**DATA SECTION**:
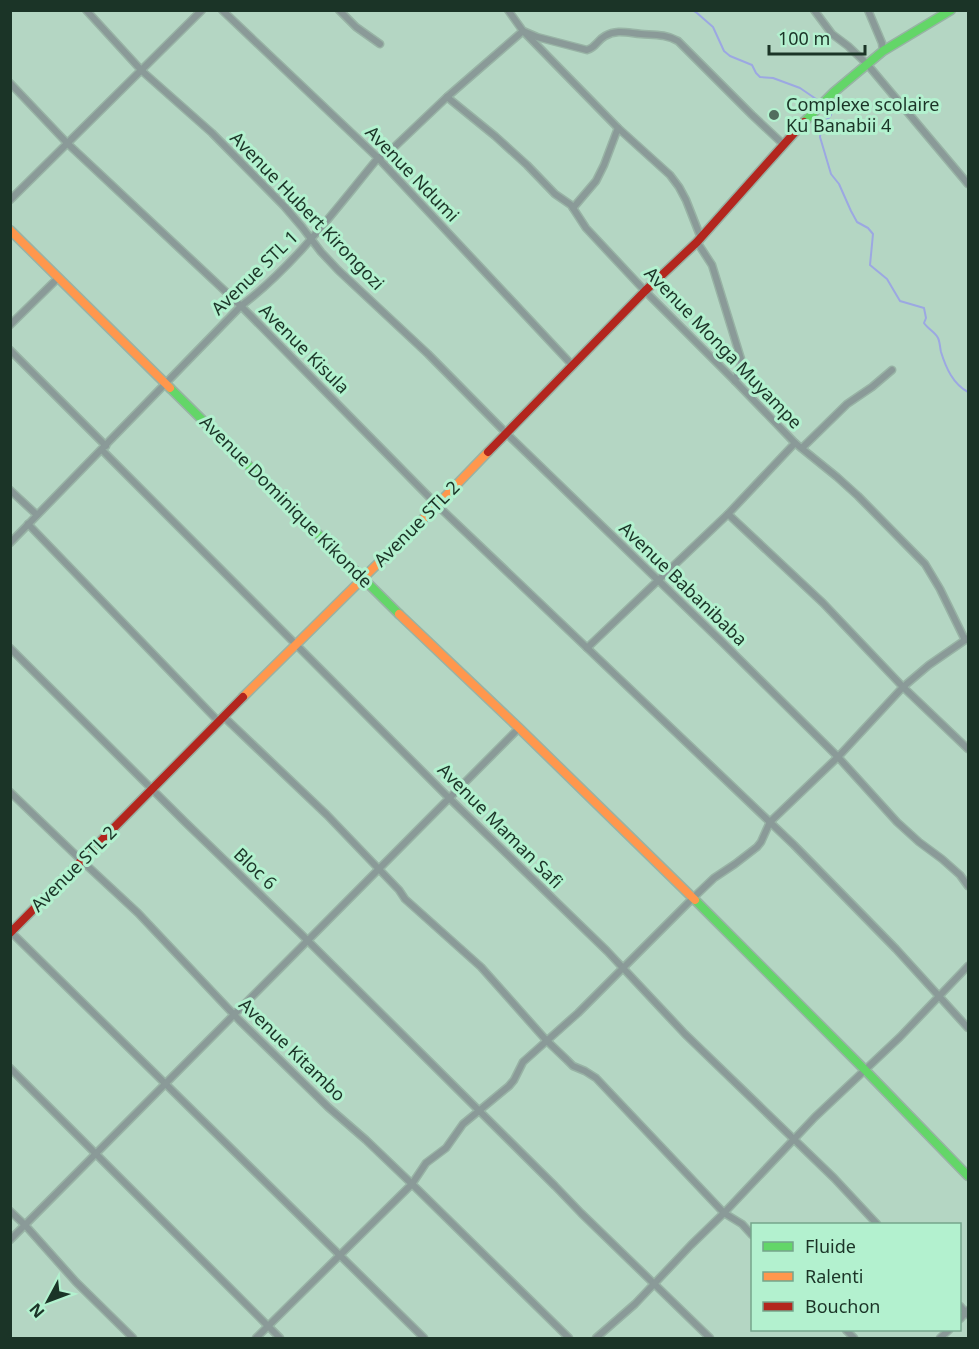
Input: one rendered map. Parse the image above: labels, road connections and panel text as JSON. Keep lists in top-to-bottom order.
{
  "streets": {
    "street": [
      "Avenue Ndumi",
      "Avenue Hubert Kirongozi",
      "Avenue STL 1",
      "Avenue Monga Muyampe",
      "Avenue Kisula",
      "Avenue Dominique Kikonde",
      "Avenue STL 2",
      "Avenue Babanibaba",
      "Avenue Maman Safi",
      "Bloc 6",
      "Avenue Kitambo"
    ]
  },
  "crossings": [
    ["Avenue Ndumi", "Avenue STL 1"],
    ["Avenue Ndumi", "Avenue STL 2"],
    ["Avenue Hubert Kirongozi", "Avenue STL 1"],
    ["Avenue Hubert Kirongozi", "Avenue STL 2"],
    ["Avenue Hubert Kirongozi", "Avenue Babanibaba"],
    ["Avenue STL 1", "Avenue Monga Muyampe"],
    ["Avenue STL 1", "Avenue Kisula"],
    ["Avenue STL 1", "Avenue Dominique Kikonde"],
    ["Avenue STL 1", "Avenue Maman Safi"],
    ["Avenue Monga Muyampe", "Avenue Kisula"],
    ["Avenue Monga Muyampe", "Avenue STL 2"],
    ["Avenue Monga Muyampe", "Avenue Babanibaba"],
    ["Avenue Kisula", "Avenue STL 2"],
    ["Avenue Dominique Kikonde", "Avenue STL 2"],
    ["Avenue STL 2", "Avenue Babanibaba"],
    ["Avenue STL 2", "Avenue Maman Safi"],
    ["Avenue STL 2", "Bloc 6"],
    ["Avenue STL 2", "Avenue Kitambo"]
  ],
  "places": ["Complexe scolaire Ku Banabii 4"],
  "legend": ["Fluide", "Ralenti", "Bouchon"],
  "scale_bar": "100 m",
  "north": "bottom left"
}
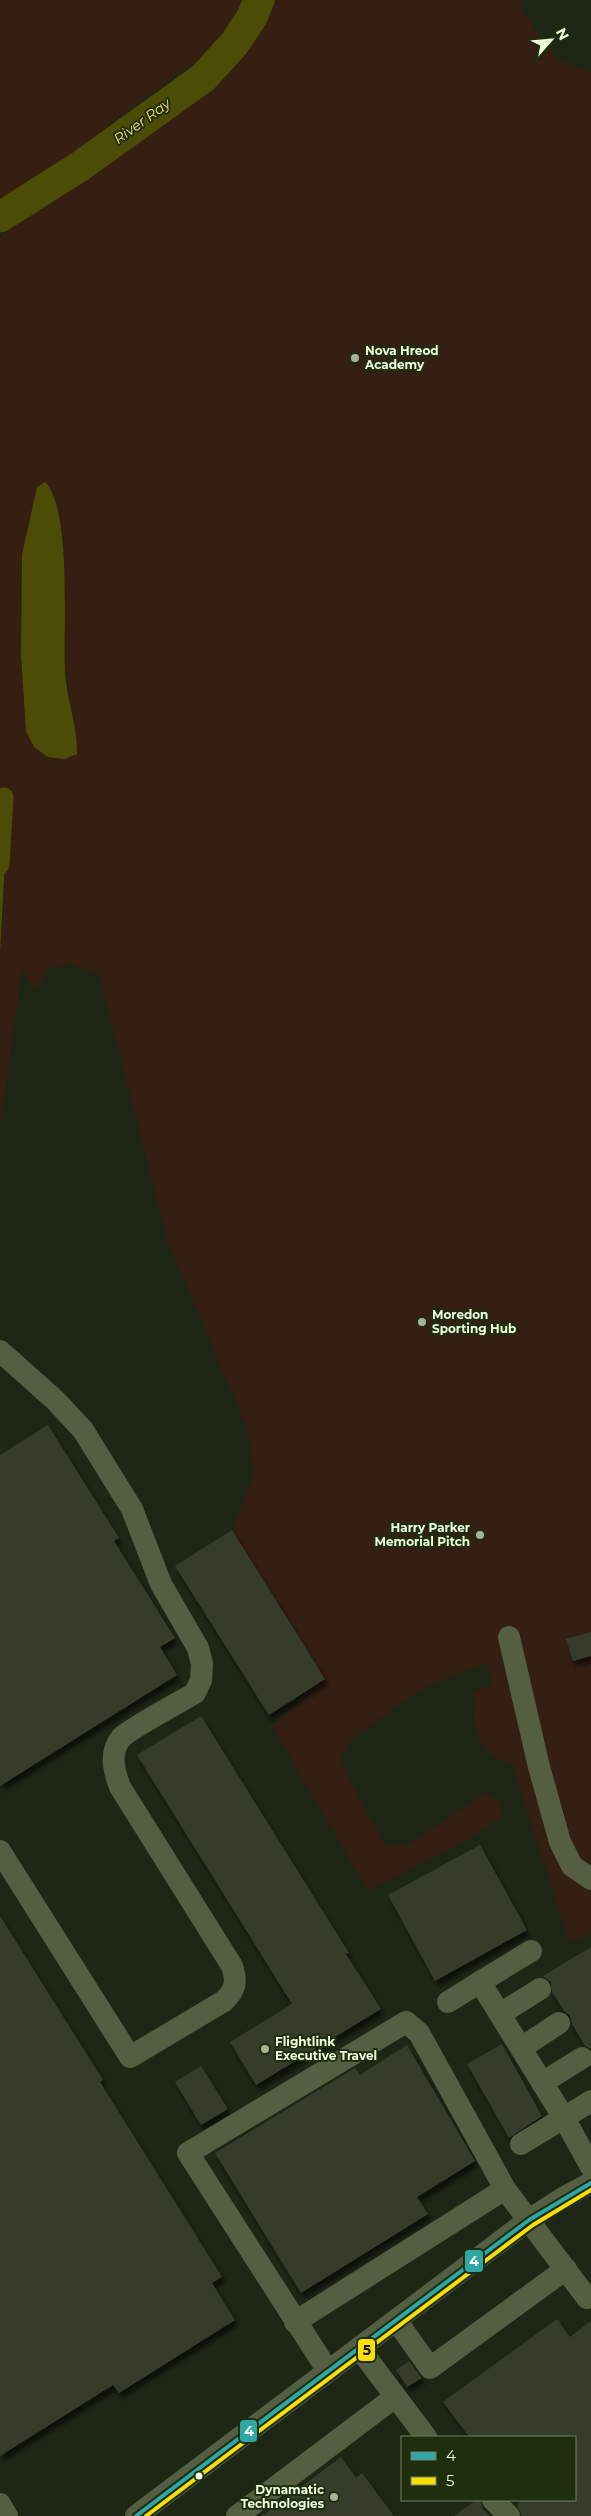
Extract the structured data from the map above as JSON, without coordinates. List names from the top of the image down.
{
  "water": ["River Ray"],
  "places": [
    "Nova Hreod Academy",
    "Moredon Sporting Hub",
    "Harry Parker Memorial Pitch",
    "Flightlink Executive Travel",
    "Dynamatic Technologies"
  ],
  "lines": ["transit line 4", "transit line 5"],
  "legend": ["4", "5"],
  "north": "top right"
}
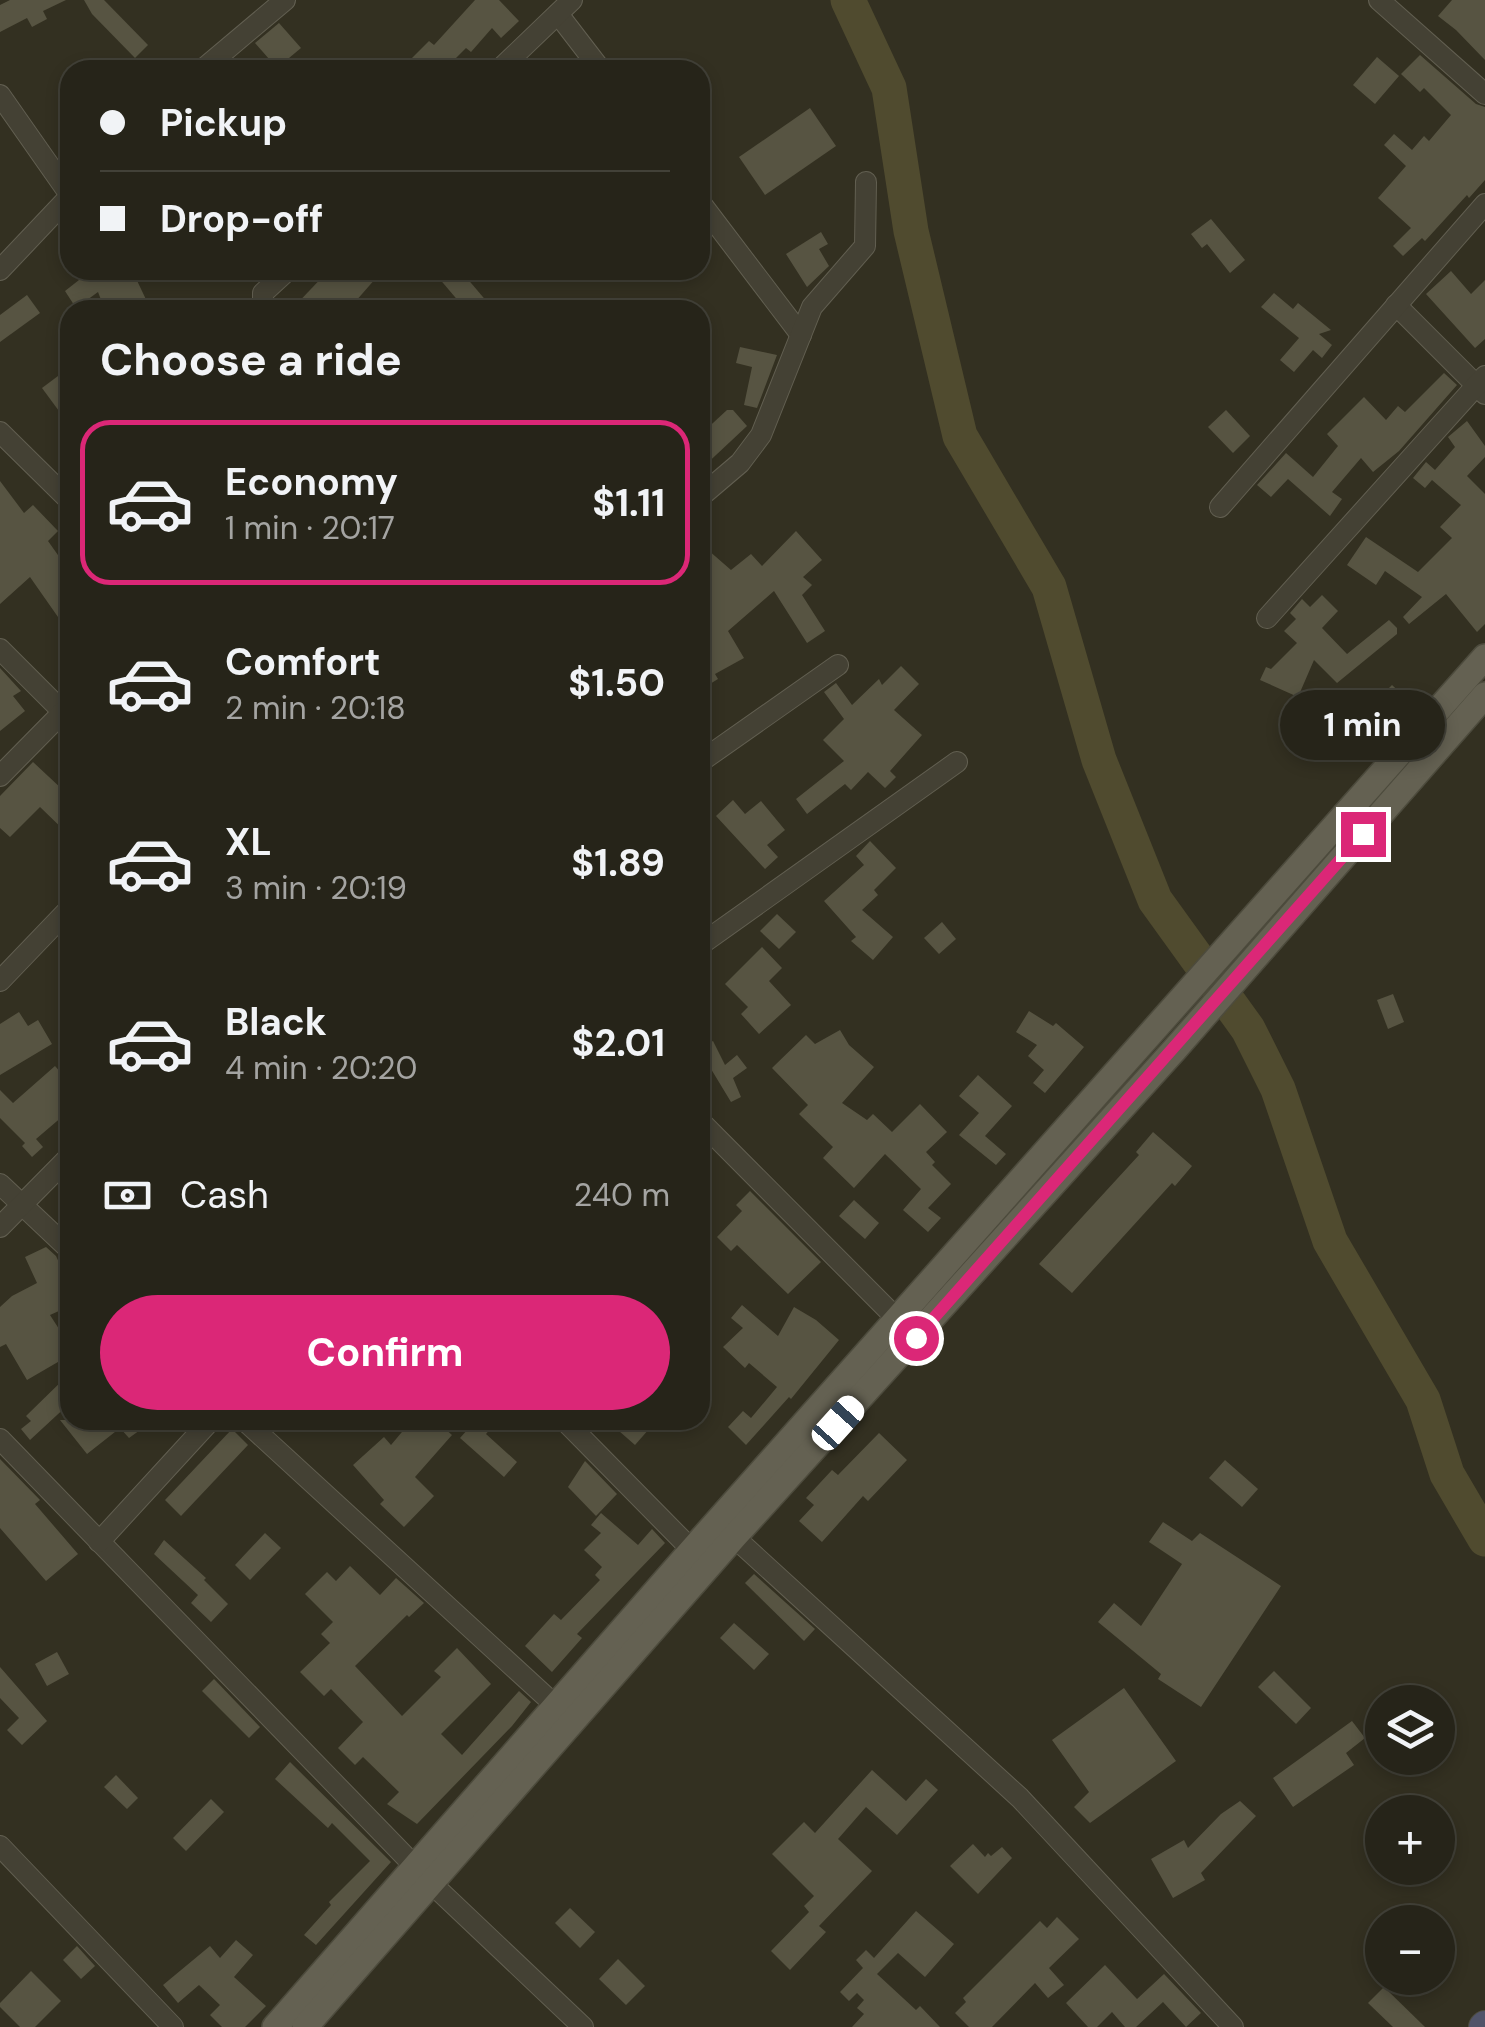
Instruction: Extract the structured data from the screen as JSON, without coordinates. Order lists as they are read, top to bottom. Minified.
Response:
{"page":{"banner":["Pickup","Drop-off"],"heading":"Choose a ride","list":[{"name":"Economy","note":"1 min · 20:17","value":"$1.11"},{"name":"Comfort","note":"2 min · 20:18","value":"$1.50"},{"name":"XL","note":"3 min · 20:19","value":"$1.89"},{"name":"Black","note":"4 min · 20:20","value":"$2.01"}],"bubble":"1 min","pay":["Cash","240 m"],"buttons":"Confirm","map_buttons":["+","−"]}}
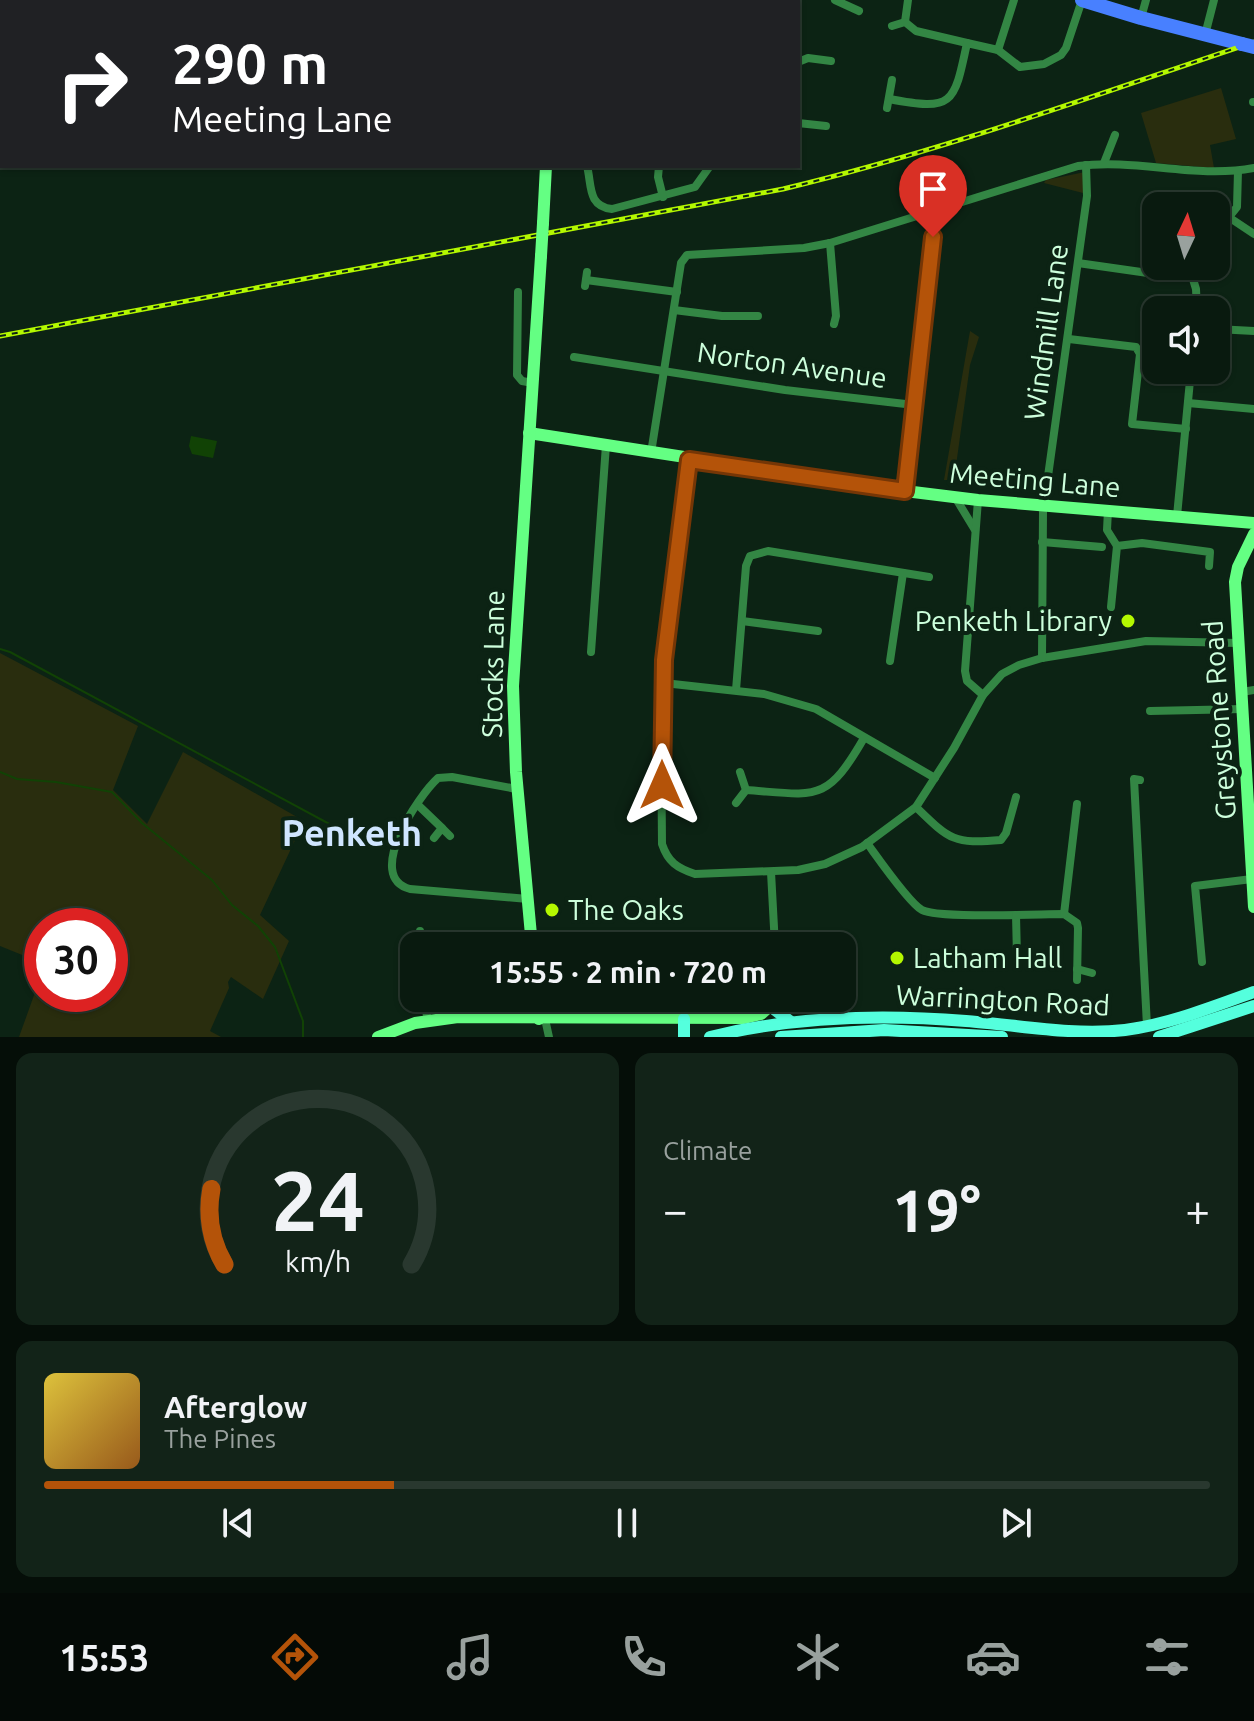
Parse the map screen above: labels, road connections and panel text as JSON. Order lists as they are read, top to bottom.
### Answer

**WHAT YOU SHOULD DO**:
Only exact copies of the lines from the one containing "Parse the map" to the end of the records belong in the answer.

**TASK ANSWER**:
Parse the map screen above: labels, road connections and panel text as JSON. Order lists as they are read, top to bottom.
### Answer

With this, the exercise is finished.